AT&T Posts Another Solid Quarter of Earnings as Revenue Per Customer Climbed
Maintaining $25 fair value estimate; stock significantly undervalued.
AT&T (T) third-quarter results lend support to our view that the firm is poised to deliver steadily improving performance in the coming years. While wireless customer additions slowed, revenue per customer spiked higher, exceeding our expectations. The firm expects to meet or exceed financial targets for the year, including generating $14 billion of free cash flow. While AT&T has clearly backed away from the 2023 free cash flow target of $20 billion set following the Warner spinoff, management expects this metric to grow next year, which we believe to be very reasonable and provides comfort around the dividend. We are maintaining our $25 fair value estimate, and we think the stock is significantly undervalued.
Adjusted for business dispositions, total revenue increased 3.1% year over year on solid results across all segments.
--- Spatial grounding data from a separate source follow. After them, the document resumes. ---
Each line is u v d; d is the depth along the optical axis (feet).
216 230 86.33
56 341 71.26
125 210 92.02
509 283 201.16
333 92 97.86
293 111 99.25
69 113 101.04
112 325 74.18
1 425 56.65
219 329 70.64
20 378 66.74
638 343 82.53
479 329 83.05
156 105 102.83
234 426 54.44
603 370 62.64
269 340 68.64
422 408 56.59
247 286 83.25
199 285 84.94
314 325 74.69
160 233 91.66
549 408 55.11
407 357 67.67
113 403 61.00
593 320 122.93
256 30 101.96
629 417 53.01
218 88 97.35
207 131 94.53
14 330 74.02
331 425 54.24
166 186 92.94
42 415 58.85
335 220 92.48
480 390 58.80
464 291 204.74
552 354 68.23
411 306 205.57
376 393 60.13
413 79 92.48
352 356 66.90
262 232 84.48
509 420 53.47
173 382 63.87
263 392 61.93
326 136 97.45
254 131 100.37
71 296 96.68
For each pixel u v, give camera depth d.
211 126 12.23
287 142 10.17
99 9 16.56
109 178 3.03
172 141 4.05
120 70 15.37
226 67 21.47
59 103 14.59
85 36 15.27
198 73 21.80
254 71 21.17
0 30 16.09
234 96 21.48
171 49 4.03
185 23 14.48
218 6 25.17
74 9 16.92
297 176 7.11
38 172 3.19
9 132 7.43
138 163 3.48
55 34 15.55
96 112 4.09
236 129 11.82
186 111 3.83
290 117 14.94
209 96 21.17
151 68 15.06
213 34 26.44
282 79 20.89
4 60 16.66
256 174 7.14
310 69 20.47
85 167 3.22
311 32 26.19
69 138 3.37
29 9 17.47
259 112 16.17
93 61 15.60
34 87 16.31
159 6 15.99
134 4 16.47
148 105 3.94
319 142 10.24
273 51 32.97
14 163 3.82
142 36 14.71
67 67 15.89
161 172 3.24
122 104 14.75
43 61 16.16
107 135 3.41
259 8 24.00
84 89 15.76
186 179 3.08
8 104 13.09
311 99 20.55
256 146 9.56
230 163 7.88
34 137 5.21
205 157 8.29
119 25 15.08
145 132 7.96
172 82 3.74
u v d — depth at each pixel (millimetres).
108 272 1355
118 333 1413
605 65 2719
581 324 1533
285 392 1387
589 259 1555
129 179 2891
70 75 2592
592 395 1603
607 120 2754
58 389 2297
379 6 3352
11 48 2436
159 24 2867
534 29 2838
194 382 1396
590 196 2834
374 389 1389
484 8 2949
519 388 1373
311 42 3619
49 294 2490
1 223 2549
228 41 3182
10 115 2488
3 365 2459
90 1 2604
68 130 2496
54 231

Wireless service revenue (about half of total firm sales) increased 5.6%, the best result in a decade. AT&T added 708,000 postpaid phone customers during the quarter, down from 928,000 a year ago. The firm continues to do a great job of attracting new customers but the pace of those leaving picked up slightly: monthly postpaid phone churn was 0.84%, up from 0.72% last year. AT&T has pushed some customers away with select price increases, but churn remains below prepandemic levels. Also, average revenue per postpaid phone customer jumped 2.4% versus a year ago, far stronger than expected entering the year given the ac amortization of past promotional credits against revenue.
Wireless profitability remains solid. The segment generated a 41.7% EBITDA margin, down slightly from 41.9% a year ago. Management expects margins to begin improving as 3G network shutdown costs dissipate, investments to improve efficiency deliver results, and the benefits of increased sales drive operating leverage.
Consolidated free cash flow was flat versus a year ago at $3.8 billion despite a step up in capital investment to $6.8 billion from $5.5 billion.